Github Code Review Workflow

27 Sep 2015

Last week I started writing a go language binding for notmuch mail. I got some structure in place and wrapped enough of the api to implement a simple demo, then put it down for a few days. This week, someone stumbled across it and started submitting patches. Having left my job, it’s been a few weeks since I’ve spent much time doing code review, and I was forgetting how lousy Github’s pull requests are for that sort of thing.

My biggest gripe is that if the submitter rebases, or otherwise destructively modifies history, the old versions of the code, including in-line comments, are gone. This sounds almost tautological (destroying history destroys history), but it’s a problem other code review workflows don’t have, and a serious one. When the submitter makes a change to the pull request, there’s no way for me to easily see what the change was. At my old job, we dealt with this by just not rebasing, and putting up with a sometimes messy history.

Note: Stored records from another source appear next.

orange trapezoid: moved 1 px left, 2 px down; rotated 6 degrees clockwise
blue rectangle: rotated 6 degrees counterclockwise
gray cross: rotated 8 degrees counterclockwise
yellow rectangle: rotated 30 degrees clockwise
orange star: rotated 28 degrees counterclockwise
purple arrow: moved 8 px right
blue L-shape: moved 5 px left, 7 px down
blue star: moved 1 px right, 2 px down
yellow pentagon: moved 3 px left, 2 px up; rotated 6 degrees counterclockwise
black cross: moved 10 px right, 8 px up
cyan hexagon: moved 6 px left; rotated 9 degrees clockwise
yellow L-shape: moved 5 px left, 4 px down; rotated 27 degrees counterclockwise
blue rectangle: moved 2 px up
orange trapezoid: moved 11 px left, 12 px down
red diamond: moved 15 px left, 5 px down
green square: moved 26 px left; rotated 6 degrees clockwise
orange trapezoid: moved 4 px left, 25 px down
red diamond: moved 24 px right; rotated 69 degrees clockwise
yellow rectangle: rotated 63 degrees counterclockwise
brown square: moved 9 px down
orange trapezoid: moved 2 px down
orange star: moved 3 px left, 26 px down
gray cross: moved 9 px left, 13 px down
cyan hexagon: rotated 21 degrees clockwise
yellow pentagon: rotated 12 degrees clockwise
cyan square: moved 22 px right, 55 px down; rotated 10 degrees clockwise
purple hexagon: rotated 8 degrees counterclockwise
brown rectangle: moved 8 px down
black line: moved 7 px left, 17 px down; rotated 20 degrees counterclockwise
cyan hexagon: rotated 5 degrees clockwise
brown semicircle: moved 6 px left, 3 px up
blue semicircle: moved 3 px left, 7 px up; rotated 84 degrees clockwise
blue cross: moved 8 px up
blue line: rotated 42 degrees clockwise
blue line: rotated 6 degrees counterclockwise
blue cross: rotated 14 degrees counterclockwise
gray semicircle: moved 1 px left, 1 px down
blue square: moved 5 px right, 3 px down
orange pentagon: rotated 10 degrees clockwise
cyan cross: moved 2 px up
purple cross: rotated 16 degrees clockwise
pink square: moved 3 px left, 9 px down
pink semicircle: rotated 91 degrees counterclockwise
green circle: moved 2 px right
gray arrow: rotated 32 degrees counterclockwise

Gerrit will show old versions of the patch when a new one is updated. If you’re using a workflow built around git-format-patch and git-am, submitting a patch is essentially just sending an email with a patch attached, so access to previous submissions comes for free. As much as I like the pure email based workflow, using pull requests makes for a lower barrier of entry for potential contributors, which is usually worth it. I’ve come up with a workflow for dealing with these problems in the context of Github pull requests which I’m fairly happy with, so I thought I’d share. Here’s how it works:

First, set up a remote for each new contributor’s fork. So far on this project there’s just one:

$ cd go.notmuch
$ git remote add kalbasit git://github.com/kalbasit/go.notmuch

Now, each time this contributor submits a pull request, fetch the changes from their fork:

$ git fetch kalbasit

Then, create a new branch based on the branch used by the pull request. Call it prN.1, where N is the pr/issue number on github:

$ git checkout -b pr6.1 kalbasit/implement_all_database_functions

From here you can pick through the pr as usual, making comments and asking for adjustments. Once the submitter has addressed your comments, and it’s time for you to have another look, fetch the latest stuff from their fork, and then create a new branch based on the current state of their branch:

$ git fetch kalbasit
$ git checkout -b pr6.2 kalbasit/implement_all_database_functions

This cycle repeats until the code review is done. If your submitter rebased, you can easily see what changed by popping open a terminal and doing:

$ git diff pr6.3 pr6.4

You have the full history of each version of the pull request, which makes things much easier.

This doesn’t solve everything of course. These branches are now only on your local machine. If you only have one machine, or you’re more organized than I am, this might be acceptable. You could also just push them to the main fork, which has some nice properties (especially when you have multiple potential reviewers), but means anything anyone submits is going to be in the mainline repo. What I’ve ended up doing is pushing to a private mirror on Gitlab, which I sync with each of my local machines. It works well enough.

It also leaves unaddressed some of my other gripes. For example, you pretty much have to go to the website to make comments; You can reply to email, but it doesn’t give you much context and if there isn’t already an in-line comment at a particular spot you’re out of luck.

All the same, this has proven a much nicer way to deal with code review than what I’ve done with Github in the past. It doesn’t address some of my other gripes, but it’s enough of an improvement that I thought it was worth documenting.